I’m inspecting graph_runtime.cc and try to understand the internal inference data flow. I’ll deploy in server-class CPU.

My understanding is that graph_runtime.creat function bind Node with the corresponding operator when load graph.json and deploy.so.

When invoking the below function, the graph is evaluated in sequential.

void Run() {
// setup the array and requirements.
for (size_t i = 0; i < op_execs_.size(); ++i) {
if (op_execs_[i]) op_execs_i;
}
}

How to make graph_runtime run parallel in graph level?

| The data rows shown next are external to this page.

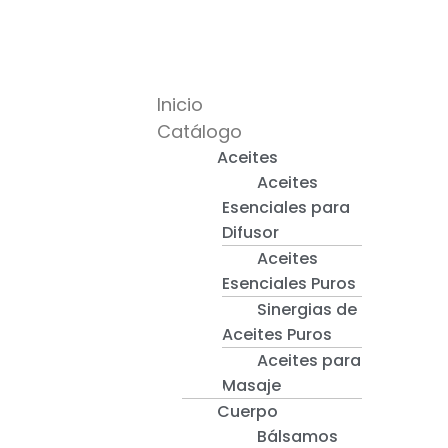
Inicio
Catálogo
Aceites
Aceites
Esenciales para
Difusor
Aceites
Esenciales Puros
Sinergias de
Aceites Puros
Aceites para
Masaje
Cuerpo
Bálsamos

yidawang · April 25, 2018, 5:40pm

AFAIK, we don’t have operation-level parallelization yet. I agree that this is extremely useful for some networks like RNNs. Contributions are definitely welcomed.

aca88 · March 21, 2019, 2:21pm

Hello,

I wanted to ask what is the status of this question?

I see that according to the repo code

github.com

dmlc/tvm/blob/5e3ceaa073f8540eec0e1334a9190041b88921c4/src/runtime/graph/graph_runtime.cc#L26


#include <string>
#include <memory>
#include <utility>


namespace tvm {
namespace runtime {


/*!
* \brief Run all the operations one by one.
*/
void GraphRuntime::Run() {
 // setup the array and requirements.
 for (size_t i = 0; i < op_execs_.size(); ++i) {
   if (op_execs_[i]) op_execs_[i]();
 }
}
/*!
* \brief Initialize the graph executor with graph and context.
* \param graph_json The execution graph.
* \param module The module containing the compiled functions for the host
* processor.

It would seem that (at graph level) no parallelization is possible.
But if I inspect other parts of the code base (for example)

github.com

dmlc/tvm/blob/5e3ceaa073f8540eec0e1334a9190041b88921c4/src/runtime/thread_pool.cc#L35




namespace tvm {
namespace runtime {


// stride in the page, fit to cache line.
constexpr int kSyncStride = 64 / sizeof(std::atomic<int>);


/*!
* \brief Thread local master environment.
*/
class ParallelLauncher {
public:
 // Reset the the task request.
 void Init(FTVMParallelLambda flambda,
           void* cdata,
           int num_task,
           bool need_sync) {
   num_pending_.store(num_task);
   this->cdata = cdata;
   this->flambda = flambda;
   this->env.num_task = num_task;

Then I get the feeling that parallelization is implemented at other levels.

Can anyone please clarify?

Thanks

wolverines · April 22, 2019, 7:24pm

Hi, from my understanding, the parallelLauncher is parallelism within one operator, not graph-level parallelism. And currently there is no way to parallel different operators. I am also working on this issue, maybe we can talk about it.